いつもニコニコしてたあの子。どうせ「自分のことを嫌いな人なんて誰もいない」って思って生きているんだろう?

小6の時、同じクラスになったあの子は誰に対しても笑顔で接していた

話したこともない私に、「○組だったよね?よろしくね!」って笑いかけてきたのが小学6年生の春。冬になると、みんなが紺とか黒とか暗い色のベストを着る中で、赤いベストを着る子。年上の友達が多い。みんなとは違う。そんなイメージ。小学校生活最後で、初めて同じクラスになった。

……怖い。誰に対しても笑顔で、「よろしくね!」って言ってる……! 彼女は、周りの人達みんなと仲良くなっていった。クラス全員と言っても過言ではない。私もその1人である。

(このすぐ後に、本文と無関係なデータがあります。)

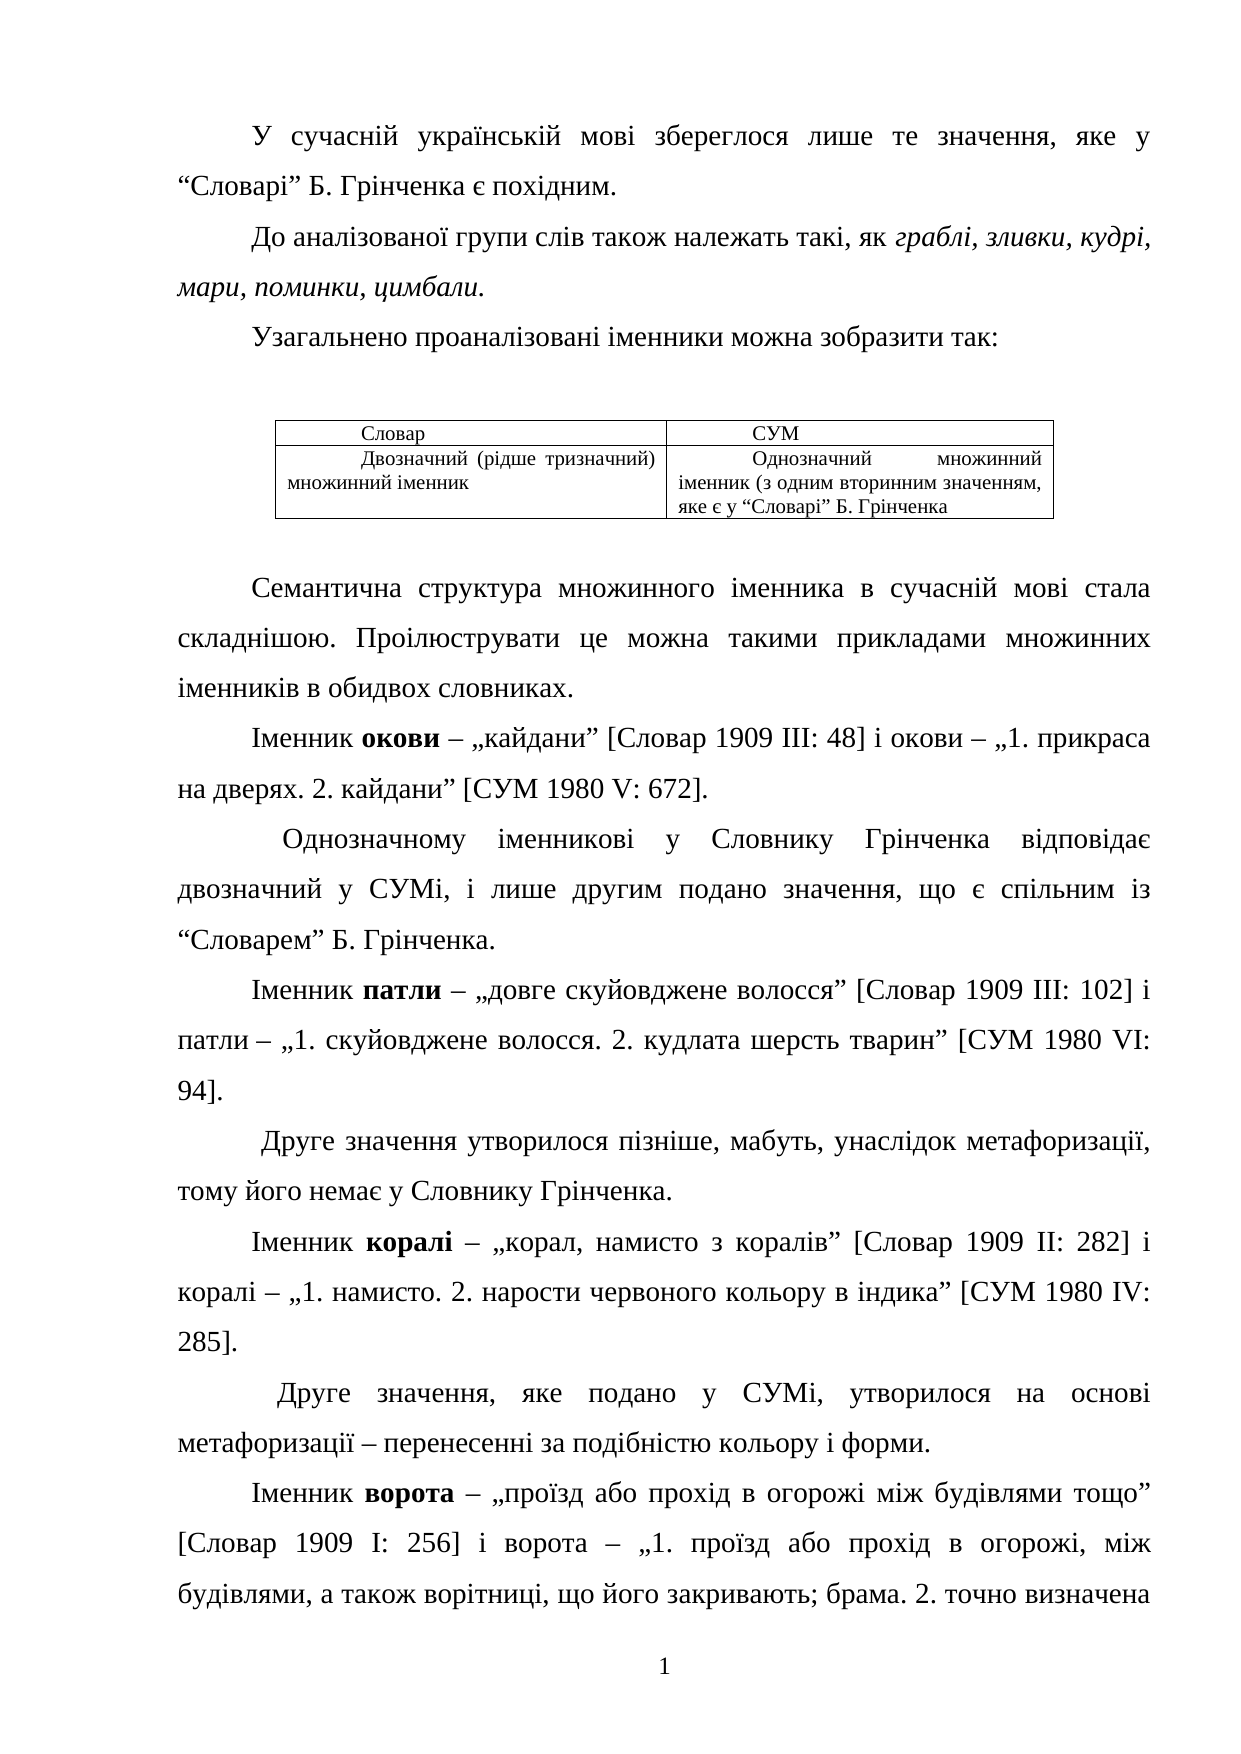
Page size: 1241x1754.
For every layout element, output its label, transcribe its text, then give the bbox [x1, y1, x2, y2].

text Іменник патли – „довге скуйовджене волосся” [Словар 1909 ІІІ: 102] і патли – „1. скуйовджене волосся. 2. кудлата шерсть тварин” [СУМ 1980 VІ: 94]. [177, 972, 1152, 1106]
text Однозначному іменникові у Словнику Грінченка відповідає двозначний у СУМі, і лише другим подано значення, що є спільним із “Словарем” Б. Грінченка. [177, 821, 1152, 955]
text Іменник окови – „кайдани” [Словар 1909 ІІІ: 48] і окови – „1. прикраса на дверях. 2. кайдани” [СУМ 1980 V: 672]. [177, 721, 1152, 804]
table_header СУМ [667, 421, 1053, 445]
table_cell Однозначний множинний іменник (з одним вторинним значенням, яке є у “Словарі” Б. Грінченка [667, 446, 1053, 518]
text У сучасній українській мові збереглося лише те значення, яке у “Словарі” Б. Грінченка є похідним. [177, 118, 1152, 202]
text Іменник коралі – „корал, намисто з коралів” [Словар 1909 ІІ: 282] і коралі – „1. намисто. 2. нарости червоного кольору в індика” [СУМ 1980 ІV: 285]. [177, 1224, 1152, 1358]
text Друге значення утворилося пізніше, мабуть, унаслідок метафоризації, тому його немає у Словнику Грінченка. [177, 1123, 1152, 1207]
table_header Словар [276, 421, 666, 445]
table_cell Двозначний (рідше тризначний) множинний іменник [276, 446, 666, 518]
text Семантична структура множинного іменника в сучасній мові стала складнішою. Проілюструвати це можна такими прикладами множинних іменників в обидвох словниках. [177, 570, 1152, 704]
text Друге значення, яке подано у СУМі, утворилося на основі метафоризації – перенесенні за подібністю кольору і форми. [177, 1375, 1152, 1458]
text До аналізованої групи слів також належать такі, як граблі, зливки, кудрі, мари, поминки, цимбали. [177, 219, 1152, 303]
text Узагальнено проаналізовані іменники можна зобразити так: [177, 319, 1152, 353]
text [177, 1475, 1152, 1609]
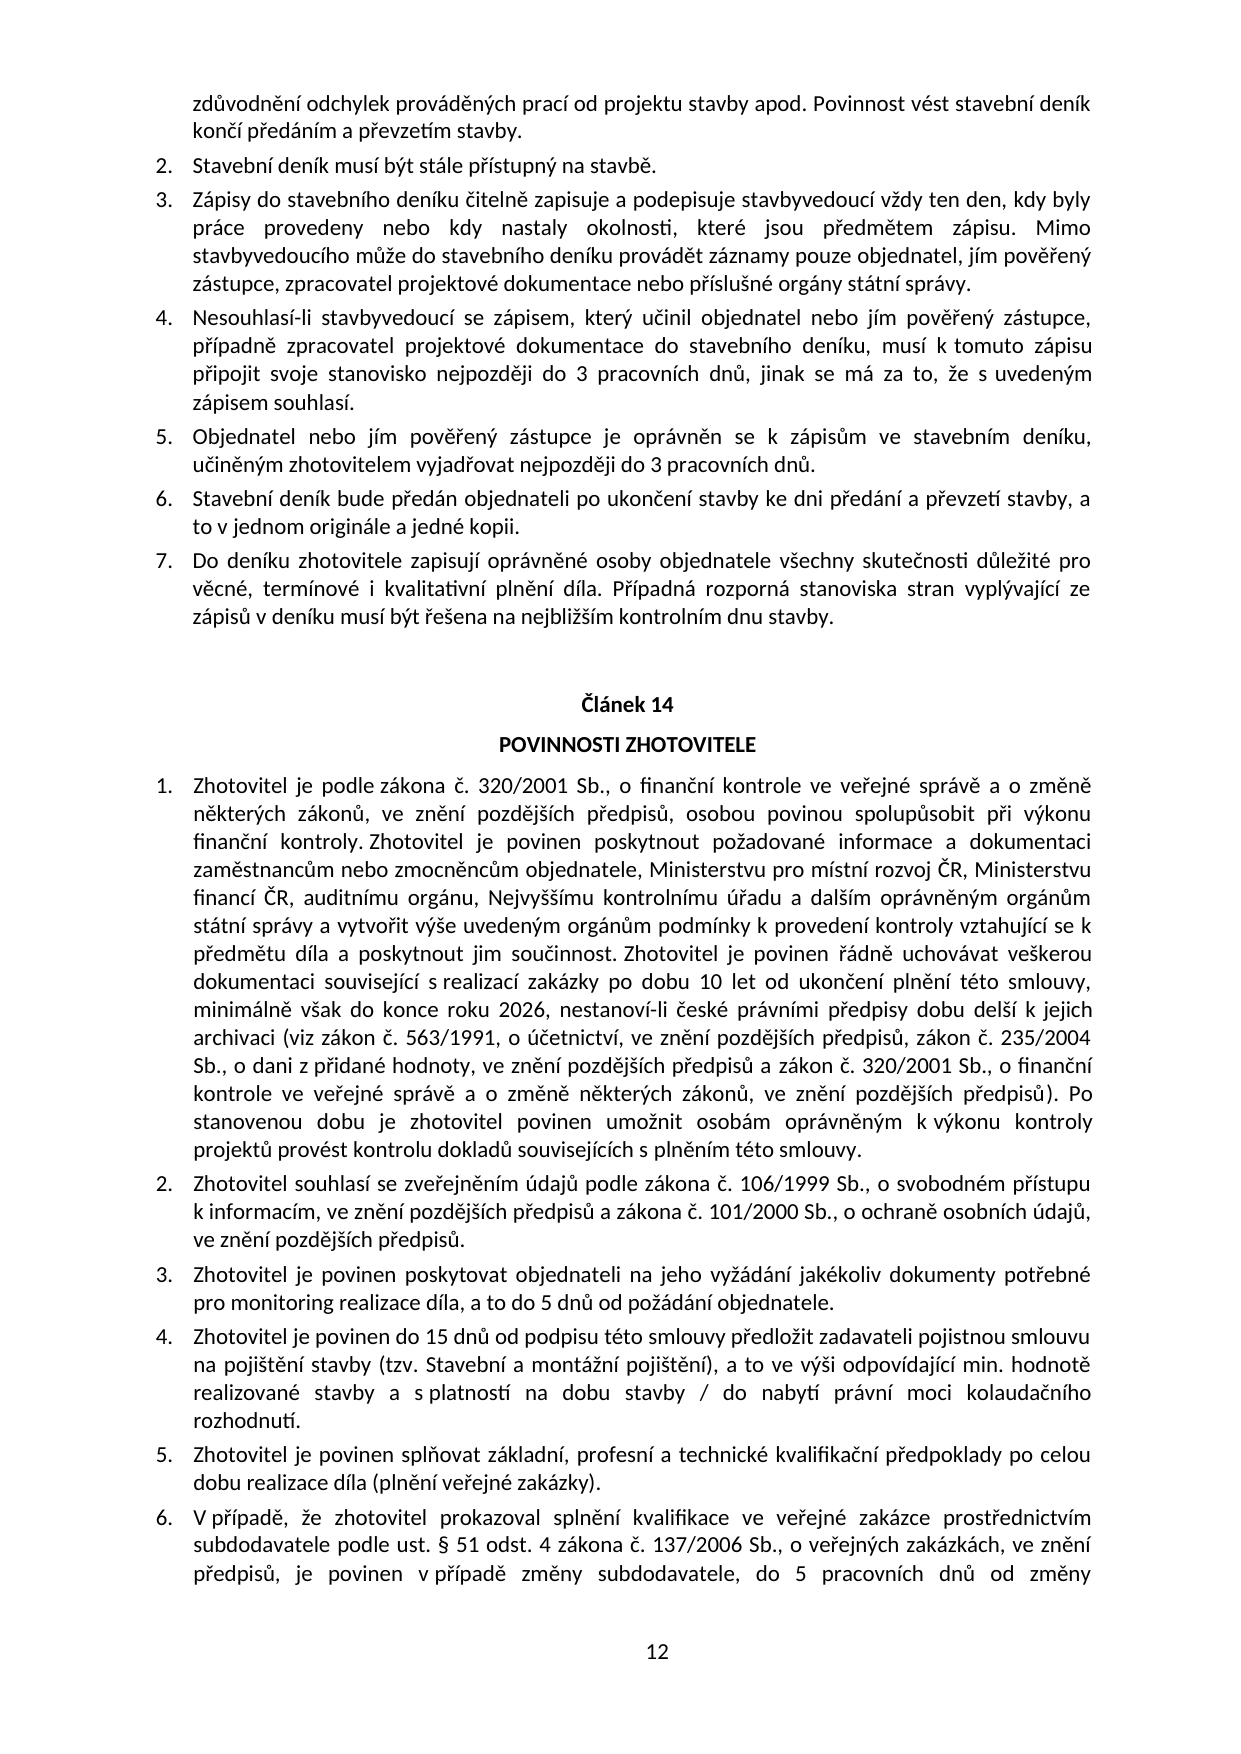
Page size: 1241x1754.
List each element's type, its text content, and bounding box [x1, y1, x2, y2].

list Zhotovitel je povinen splňovat základní, profesní a technické kvalifikační předpoklady po celou dobu realizace díla (plnění veřejné zakázky). [156, 1440, 1093, 1496]
text Povinnosti zhotovitele [162, 730, 1093, 758]
list Nesouhlasí-li stavbyvedoucí se zápisem, který učinil objednatel nebo jím pověřený zástupce, případně zpracovatel projektové dokumentace do stavebního deníku, musí k tomuto zápisu připojit svoje stanovisko nejpozději do 3 pracovních dnů, jinak se má za to, že s uvedeným zápisem souhlasí. [155, 303, 1093, 416]
list Zhotovitel je povinen poskytovat objednateli na jeho vyžádání jakékoliv dokumenty potřebné pro monitoring realizace díla, a to do 5 dnů od požádání objednatele. [156, 1260, 1093, 1316]
list Zhotovitel je podle zákona č. 320/2001 Sb., o finanční kontrole ve veřejné správě a o změně některých zákonů, ve znění pozdějších předpisů, osobou povinou spolupůsobit při výkonu finanční kontroly. Zhotovitel je povinen poskytnout požadované informace a dokumentaci zaměstnancům nebo zmocněncům objednatele, Ministerstvu pro místní rozvoj ČR, Ministerstvu financí ČR, auditnímu orgánu, Nejvyššímu kontrolnímu úřadu a dalším oprávněným orgánům státní správy a vytvořit výše uvedeným orgánům podmínky k provedení kontroly vztahující se k předmětu díla a poskytnout jim součinnost. Zhotovitel je povinen řádně uchovávat veškerou dokumentaci související s realizací zakázky po dobu 10 let od ukončení plnění této smlouvy, minimálně však do konce roku 2026, nestanoví-li české právními předpisy dobu delší k jejich archivaci (viz zákon č. 563/1991, o účetnictví, ve znění pozdějších předpisů, zákon č. 235/2004 Sb., o dani z přidané hodnoty, ve znění pozdějších předpisů a zákon č. 320/2001 Sb., o finanční kontrole ve veřejné správě a o změně některých zákonů, ve znění pozdějších předpisů). Po stanovenou dobu je zhotovitel povinen umožnit osobám oprávněným k výkonu kontroly projektů provést kontrolu dokladů souvisejících s plněním této smlouvy. [156, 771, 1093, 1163]
list Zhotovitel souhlasí se zveřejněním údajů podle zákona č. 106/1999 Sb., o svobodném přístupu k informacím, ve znění pozdějších předpisů a zákona č. 101/2000 Sb., o ochraně osobních údajů, ve znění pozdějších předpisů. [156, 1169, 1093, 1253]
list Objednatel nebo jím pověřený zástupce je oprávněn se k zápisům ve stavebním deníku, učiněným zhotovitelem vyjadřovat nejpozději do 3 pracovních dnů. [155, 422, 1093, 478]
list Zhotovitel je povinen do 15 dnů od podpisu této smlouvy předložit zadavateli pojistnou smlouvu na pojištění stavby (tzv. Stavební a montážní pojištění), a to ve výši odpovídající min. hodnotě realizované stavby a s platností na dobu stavby / do nabytí právní moci kolaudačního rozhodnutí. [156, 1322, 1093, 1434]
list Zápisy do stavebního deníku čitelně zapisuje a podepisuje stavbyvedoucí vždy ten den, kdy byly práce provedeny nebo kdy nastaly okolnosti, které jsou předmětem zápisu. Mimo stavbyvedoucího může do stavebního deníku provádět záznamy pouze objednatel, jím pověřený zástupce, zpracovatel projektové dokumentace nebo příslušné orgány státní správy. [155, 185, 1093, 297]
subtitle Článek 14 [162, 690, 1093, 718]
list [155, 89, 1093, 145]
list Stavební deník bude předán objednateli po ukončení stavby ke dni předání a převzetí stavby, a to v jednom originále a jedné kopii. [155, 484, 1093, 540]
list Do deníku zhotovitele zapisují oprávněné osoby objednatele všechny skutečnosti důležité pro věcné, termínové i kvalitativní plnění díla. Případná rozporná stanoviska stran vyplývající ze zápisů v deníku musí být řešena na nejbližším kontrolním dnu stavby. [155, 546, 1093, 631]
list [156, 1503, 1093, 1587]
list Stavební deník musí být stále přístupný na stavbě. [155, 151, 1093, 179]
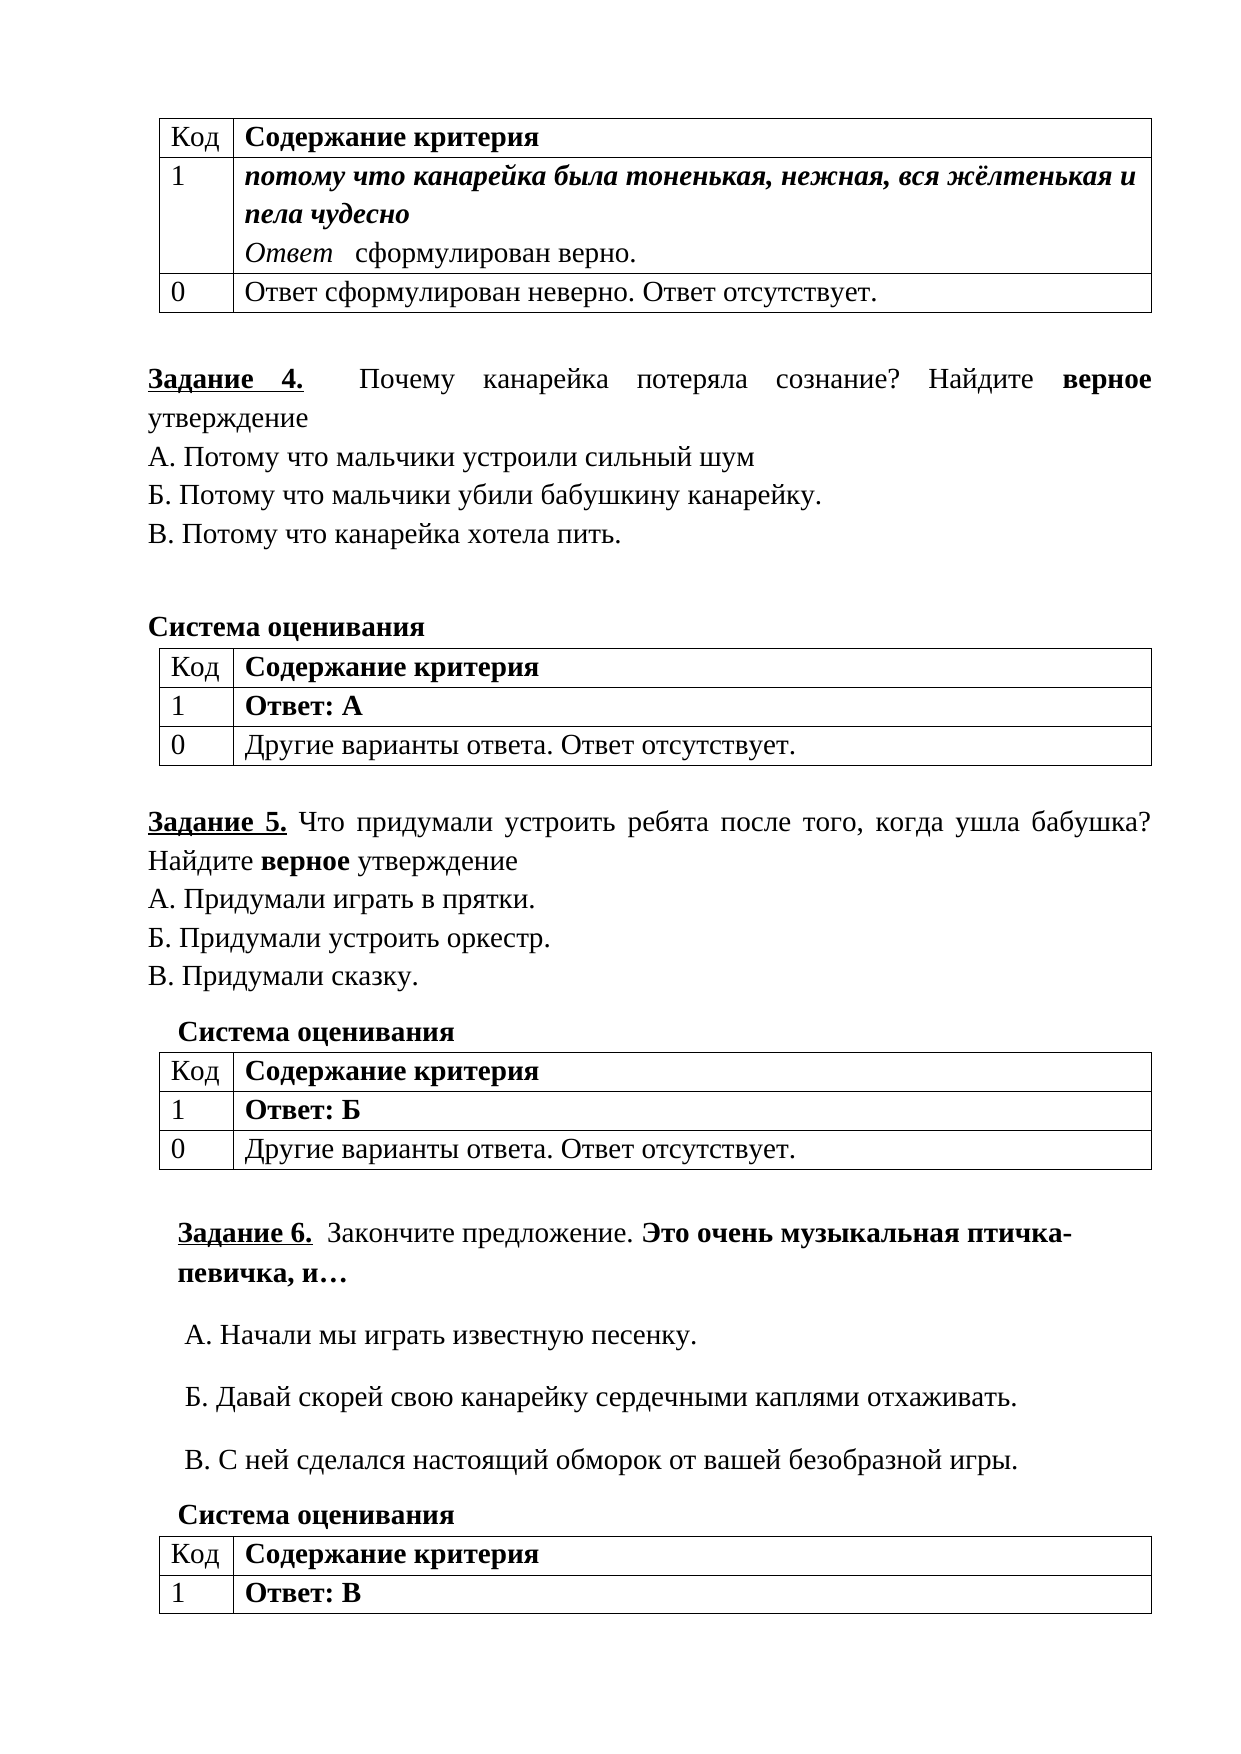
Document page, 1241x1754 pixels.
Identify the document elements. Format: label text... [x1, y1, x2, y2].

table_cell Ответ: Б [234, 1092, 1151, 1130]
table_cell 1 [160, 1576, 233, 1613]
table_cell 1 [160, 1092, 233, 1130]
text А. Начали мы играть известную песенку. [148, 1317, 1152, 1351]
text Задание 4. Почему канарейка потеряла сознание? Найдите верное утверждение [148, 362, 1152, 434]
text Б. Потому что мальчики убили бабушкину канарейку. [148, 477, 1152, 511]
table_header Код [160, 119, 233, 157]
table_header Код [160, 1053, 233, 1091]
table_cell 0 [160, 1131, 233, 1169]
table_header Содержание критерия [234, 1537, 1151, 1574]
text Система оценивания [177, 1014, 1152, 1047]
table_cell потому что канарейка была тоненькая, нежная, вся жёлтенькая и пела чудесно Ответ сформулирован верно. [234, 158, 1151, 273]
text Задание 5. Что придумали устроить ребята после того, когда ушла бабушка? Найдите верное утверждение [148, 804, 1152, 876]
table_header Код [160, 1537, 233, 1574]
table_cell 1 [160, 158, 233, 273]
table_cell Другие варианты ответа. Ответ отсутствует. [234, 727, 1151, 765]
table_cell 0 [160, 274, 233, 312]
table_cell 0 [160, 727, 233, 765]
table_header Содержание критерия [234, 119, 1151, 157]
text Задание 6. Закончите предложение. Это очень музыкальная птичка-певичка, и… [177, 1208, 1152, 1288]
text А. Придумали играть в прятки. [148, 881, 1152, 915]
text Б. Придумали устроить оркестр. [148, 920, 1152, 953]
text Система оценивания [177, 1497, 1152, 1531]
table_cell 1 [160, 688, 233, 726]
table_header Код [160, 649, 233, 687]
table_cell Ответ сформулирован неверно. Ответ отсутствует. [234, 274, 1151, 312]
table_cell Другие варианты ответа. Ответ отсутствует. [234, 1131, 1151, 1169]
text В. Придумали сказку. [148, 958, 1152, 992]
table_cell Ответ: В [234, 1576, 1151, 1613]
table_header Содержание критерия [234, 649, 1151, 687]
text А. Потому что мальчики устроили сильный шум [148, 439, 1152, 472]
table_header Содержание критерия [234, 1053, 1151, 1091]
text В. Потому что канарейка хотела пить. [148, 516, 1152, 549]
text Система оценивания [148, 609, 1152, 643]
text Б. Давай скорей свою канарейку сердечными каплями отхаживать. [177, 1373, 1152, 1413]
text В. С ней сделался настоящий обморок от вашей безобразной игры. [148, 1442, 1152, 1475]
table_cell Ответ: А [234, 688, 1151, 726]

彼女は、天然だった。お道具箱にはカスタネットが入っていたし(4年から一度も使っていない)、冗談は全部本気だと思っているし(「宇宙人に昨日会ったよ」「うそ!呼んでよ!明日は私のところに来てくれますように!」と言っていた)、給食中に何度も牛乳噴くし(こんなことで?みたいなところでツボに入る)。

そんなこんなで、私のおふざけにも全部付き合ってくれた。だけど、唯一、付き合ってくれなかったことがある。それは、誰かの悪口である。「A子、ムカつく!」「B太、何あれ!」「C、ウザい!」と、鼻息荒く話す私に、同じグループの友達は「わかる~!」「ウザいよねぇ」と同調していた。当時の私は、それで安心していたのだ。みんな同じ気持ちなんだ。よかった。

私が悪口を言っている時、彼女だけ悲しい顔をしているのは…なぜ?

………? 彼女だけ悲しい顔をしている。どんな気持ちで聞いてるの? 何でそんな顔するの? 私のことどう見えてるの? 私の心がざわついた。悪いことしてるんだから、悪口言われて当たり前だと思っていた私は、素朴な疑問を彼女にぶつけた。「嫌いな人、いないの?」と。

返ってきた答えは、私にとって信じられないものだった。「いないよ!だってみんな絶対いいところあるじゃん!そりゃ間違えて人を傷つけることもあるだろうけどさ」と言った。私は、脳天から足先までを何かが貫いたかのような衝撃だった。階段を駆け上がる足が止まった。前に進めない。真っ直ぐこちらを見る彼女が、キラキラすぎて目を伏せた。「人のいいところを見つける人生の方が何倍も楽しいんよ!」と彼女は言った。

いかに自分がちっぽけだったのかを思い知った。この日のことは、今でも鮮明に覚えている。目の前が一気に開けたのだ。闇の中で、一つの光が見えたとはこのことだった。そこから私は変わった。

私は「負の気持ち」を相手に押しづけずに、関わり方を変えていった

マイペースだった子には「まだ?」から「一緒にやろう!」、否定ばっかりだった子には「文句ばっか言うな!」から「どんなことがしたい?」、自分のことしか考えなかった子には「うるせー!自己中!」から「みんなの意見聞いていいものに決めよう!」と、関わり方が変わったのだ。

すると不思議なことに、今まで苦手だとか嫌だとか思って関わりにくかった人達が、「みとさん!みとさん!」と突然フレンドリーになったのである。そして、私の心も格段に軽くなったのだ。私の負の気持ちを相手にずーっと押し付けていたんだなと知った。

あの子がいたから、私は暗黒の世界から抜け出せた。どんなことがあっても、「私の味方が周りにいる」と思うことができた。今度は私が恩返しをする番。将来有望な子どもたちに、あなたの言葉を伝えていくよ。